Repeat the data below with no changes.

(Document layout analysis data)
◆ ◆ ◆

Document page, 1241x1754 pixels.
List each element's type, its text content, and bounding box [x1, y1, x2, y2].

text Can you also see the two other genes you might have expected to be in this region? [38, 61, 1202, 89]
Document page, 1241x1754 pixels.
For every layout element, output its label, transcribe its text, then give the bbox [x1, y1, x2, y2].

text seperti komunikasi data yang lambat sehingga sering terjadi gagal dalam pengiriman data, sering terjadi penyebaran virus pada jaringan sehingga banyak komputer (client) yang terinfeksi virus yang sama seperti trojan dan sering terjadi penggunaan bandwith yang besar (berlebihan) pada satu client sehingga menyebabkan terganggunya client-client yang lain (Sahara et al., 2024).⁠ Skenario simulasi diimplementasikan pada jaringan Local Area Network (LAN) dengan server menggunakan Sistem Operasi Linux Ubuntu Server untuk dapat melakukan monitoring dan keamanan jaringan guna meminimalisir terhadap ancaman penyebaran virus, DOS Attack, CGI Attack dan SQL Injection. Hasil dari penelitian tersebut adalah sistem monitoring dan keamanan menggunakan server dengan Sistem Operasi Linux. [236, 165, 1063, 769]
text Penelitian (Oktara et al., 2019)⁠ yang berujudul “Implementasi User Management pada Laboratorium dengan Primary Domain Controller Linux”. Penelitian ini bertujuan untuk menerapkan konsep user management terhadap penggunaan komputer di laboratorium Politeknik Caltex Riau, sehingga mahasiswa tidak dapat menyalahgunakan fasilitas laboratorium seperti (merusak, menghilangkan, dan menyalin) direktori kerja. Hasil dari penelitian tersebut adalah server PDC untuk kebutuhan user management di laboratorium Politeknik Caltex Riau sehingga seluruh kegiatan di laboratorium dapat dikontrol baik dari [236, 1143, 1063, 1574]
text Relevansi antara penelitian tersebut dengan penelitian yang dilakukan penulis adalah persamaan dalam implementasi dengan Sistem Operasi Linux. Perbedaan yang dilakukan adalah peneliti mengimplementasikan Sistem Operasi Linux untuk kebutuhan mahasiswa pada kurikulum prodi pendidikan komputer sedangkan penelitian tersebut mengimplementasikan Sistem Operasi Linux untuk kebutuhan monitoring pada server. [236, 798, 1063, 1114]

◆ ◆ ◆

- [Task solution]:
Document page, 1241x1754 pixels.
List each element's type, its text content, and bounding box [x1, y1, x2, y2].

text Can you also see the two other genes you might have expected to be in this region? [38, 61, 1202, 89]
Document page, 1241x1754 pixels.
For every layout element, output its label, transcribe its text, then give the bbox [x1, y1, x2, y2].

text seperti komunikasi data yang lambat sehingga sering terjadi gagal dalam pengiriman data, sering terjadi penyebaran virus pada jaringan sehingga banyak komputer (client) yang terinfeksi virus yang sama seperti trojan dan sering terjadi penggunaan bandwith yang besar (berlebihan) pada satu client sehingga menyebabkan terganggunya client-client yang lain (Sahara et al., 2024).⁠ Skenario simulasi diimplementasikan pada jaringan Local Area Network (LAN) dengan server menggunakan Sistem Operasi Linux Ubuntu Server untuk dapat melakukan monitoring dan keamanan jaringan guna meminimalisir terhadap ancaman penyebaran virus, DOS Attack, CGI Attack dan SQL Injection. Hasil dari penelitian tersebut adalah sistem monitoring dan keamanan menggunakan server dengan Sistem Operasi Linux. [236, 165, 1063, 769]
text Penelitian (Oktara et al., 2019)⁠ yang berujudul “Implementasi User Management pada Laboratorium dengan Primary Domain Controller Linux”. Penelitian ini bertujuan untuk menerapkan konsep user management terhadap penggunaan komputer di laboratorium Politeknik Caltex Riau, sehingga mahasiswa tidak dapat menyalahgunakan fasilitas laboratorium seperti (merusak, menghilangkan, dan menyalin) direktori kerja. Hasil dari penelitian tersebut adalah server PDC untuk kebutuhan user management di laboratorium Politeknik Caltex Riau sehingga seluruh kegiatan di laboratorium dapat dikontrol baik dari [236, 1143, 1063, 1574]
text Relevansi antara penelitian tersebut dengan penelitian yang dilakukan penulis adalah persamaan dalam implementasi dengan Sistem Operasi Linux. Perbedaan yang dilakukan adalah peneliti mengimplementasikan Sistem Operasi Linux untuk kebutuhan mahasiswa pada kurikulum prodi pendidikan komputer sedangkan penelitian tersebut mengimplementasikan Sistem Operasi Linux untuk kebutuhan monitoring pada server. [236, 798, 1063, 1114]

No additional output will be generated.